3. Historical and Baseline Data

Your Network Monitoring Tool will save data from the last problems. When a problem is happening, the tool will send you an alert immediately that you can solve the problem fast. Network monitoring offers more, beacuse historical data gives you a comparison point to determine optimal network performance or identify poor performance.

 

How can I monitor my network?

The Icinga tool has many plugins for good network monitoring. Some of the most important plugins are able to secure the most and consistence performance for your network. A list with all relevant plugins of Icinga can you find here.

dhcp-Plugin

This is a plugin that checks the availability of DHCP servers on a network.

ping-plugin

The check_ping plugin uses the ping command to probe the specified host for packet loss (percentage) and round trip average (milliseconds). This command uses the host’s address attribute if available and falls back to using the address6 attribute if the address6 attribute is not set.

snmp-plugin

The check_snmp plugin checks the status of remote machines and obtains system information via SNMP. This plugin uses the snmpget command included with the NET-SNMP package.

tcp-plugin

The check_tcp plugin tests TCP connections with the specified host (or unix socket).

udp-plugin

The check_udp plugin tests UDP connections with the specified host (or unix socket).

interfacetable-plugin

The check_interfacetable_v3t plugin generates a html page containing information about the monitored node and all of its interfaces.

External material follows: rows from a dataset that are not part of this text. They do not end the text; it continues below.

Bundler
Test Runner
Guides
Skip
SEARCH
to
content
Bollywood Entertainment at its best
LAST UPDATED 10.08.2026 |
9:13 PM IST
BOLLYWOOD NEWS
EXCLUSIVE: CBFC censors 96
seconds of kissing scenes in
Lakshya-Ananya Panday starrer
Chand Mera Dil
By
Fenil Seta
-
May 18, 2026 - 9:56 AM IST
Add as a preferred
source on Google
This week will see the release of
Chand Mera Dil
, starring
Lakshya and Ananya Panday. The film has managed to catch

itraffic/itraffic64-plugin

The check_itraffic/itraffic64 plugin checks the utilization of a given interface name using the SNMP protocol.

interfaces-plugin

The check_interfaces plugin uses SNMP to monitor network interfaces and their utilization.

nwc_health-plugin

The check_nwc_health plugin uses SNMP to monitor network components. The plugin is able to generate interface statistics, check hardware (CPU, memory, fan, power, etc.), monitor firewall policies, HRSP, load-balancer pools, processor and memory usage.

Thola plugin

The Thola plugin is a tool for monitoring network devices, that mainly uses SNMP. To run these commands you need a server that is running the Thola API. If you don’t know how to do this, you can have a look at the plugin’s documentation. Also, you have to put the Thola-client binary into the PluginContribDir.

More information about all the Thola plugins can you find here.

Plugin Check Commands for Manubulon SNMP

The SNMP Manubulon Plugin Check Commands provide configuration for plugin check commands provided by the SNMP Manubulon project. The SNMP manubulon plugin check commands assume that the global constant named ManubulonPluginDir is set to the path where the Manubublon SNMP plugins are installed.

More information about all the Check Commands for Manubulon SNMP can you find here.

Windows Plugins

Icinga has also the ability to do this spcifically for windows. At large you can use the same plugins for windows. The documentation is just a bit different. Here is the link for all of them: https://icinga.com/docs/icinga-for-windows/latest/plugins/doc/10-Icinga-Plugins/

Hopefully you have a better view of network monitoring now. It can help a lot for the own network as i mentioned in the plugins. A tool like Icinga can do all the work that your IT specialists usually need to do.